Prenez l’homosexualité, par exemple. Il y a dix ans, personne n’y faisait vraiment attention, ni dans un sens, ni dans l’autre. Puis, d’après la rumeur publique, le pape a surpris deux prêtres en train de se pomper joyeusement le dard, et l’homosexualité est devenue quelque chose de monstrueux, peut-être même pire que la conversion à l’islam, dans l’échelle des péchés mortels. Pour un journaliste, ça signifie désormais que le viol d’un garçon, quel que soit son âge, restera deux jours de plus à la une que l’agression d’une adolescente par un satyre, même si celui-ci l’a laissée pour morte après l’avoir suppliciée. Le sadisme ne fait plus recette, ma bonne dame."

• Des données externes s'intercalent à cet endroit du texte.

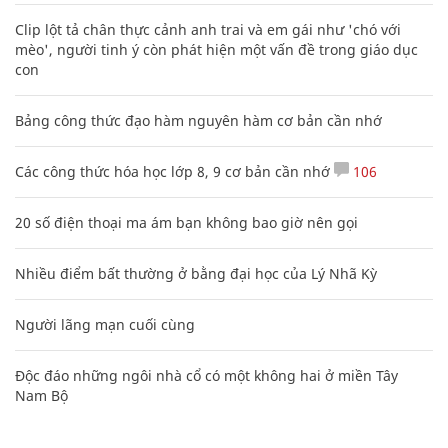
Clip lột tả chân thực cảnh anh trai và em gái như 'chó với
mèo', người tinh ý còn phát hiện một vấn đề trong giáo dục
con
Bảng công thức đạo hàm nguyên hàm cơ bản cần nhớ
Các công thức hóa học lớp 8, 9 cơ bản cần nhớ
106
20 số điện thoại ma ám bạn không bao giờ nên gọi
Nhiều điểm bất thường ở bằng đại học của Lý Nhã Kỳ
Người lãng mạn cuối cùng
Độc đáo những ngôi nhà cổ có một không hai ở miền Tây
Nam Bộ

"J’ai toujours eu des problèmes de communication. Mes rapports avec mes semblables étaient laborieux, pénibles pour moi et pour les autres. Je n’étais pas à proprement parler asocial, mais une certaine forme de misanthropie avait fini par se développer en moi, me poussant à éviter les contacts humains, à me renfermer dans ma coquille. Je crois que c’est ce goût pour la solitude qui a fait la différence, lors du choix de l’homme qui, le premier, foulerait le sable rouillé de Mars. Les autres volontaires, eux, avaient réussi à s’intégrer, avec un bonheur tout relatif, à la grande communauté humaine. Moi, j’étais un marginal, un personnage pour ainsi dire parallèle. On me méprisait, on se gaussait de moi, on me brutalisait parfois. Mais j’étais le mieux armé pour supporter onze mois de croisière, sans autre interlocuteur que la radio de bord. Et ceux qui me considéraient de haut ont fini par me jalouser. Curieux renversement de situation. "

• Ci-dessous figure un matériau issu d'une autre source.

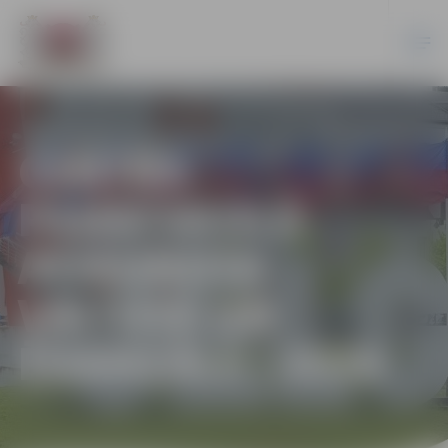
CENTRA
PAMATSKOLĀ
ATJAUNOTA
VIRTUVE UN
ĒDAMZĀLE | 2024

"Je suis ivre. Je titube, j’ai envie de chanter, de hurler, de me rouler sur le sol. J’ai bu, aussi avidement qu’un chiot nouveau-né tète les mamelles de sa mère. J’ai vidé des verres et des verres, assis à cette table d’un café sans ambiance. J’ai bu, sans que cela me procure le moindre plaisir, et l’ivresse qui montait me paraissait bien aigre. Je n’ai jamais aimé les bistrots et leur foule de clients avinés – mais aujourd’hui, cette foule me manque. Je n’avais pas réalisé à quel point un bar vide peut être déprimant. Ce genre d’endroit n’est agréable que lorsqu’un joyeux brouhaha aux relents de gros rouge et de bière tiédasse en fait vibrer les vitrines fumées."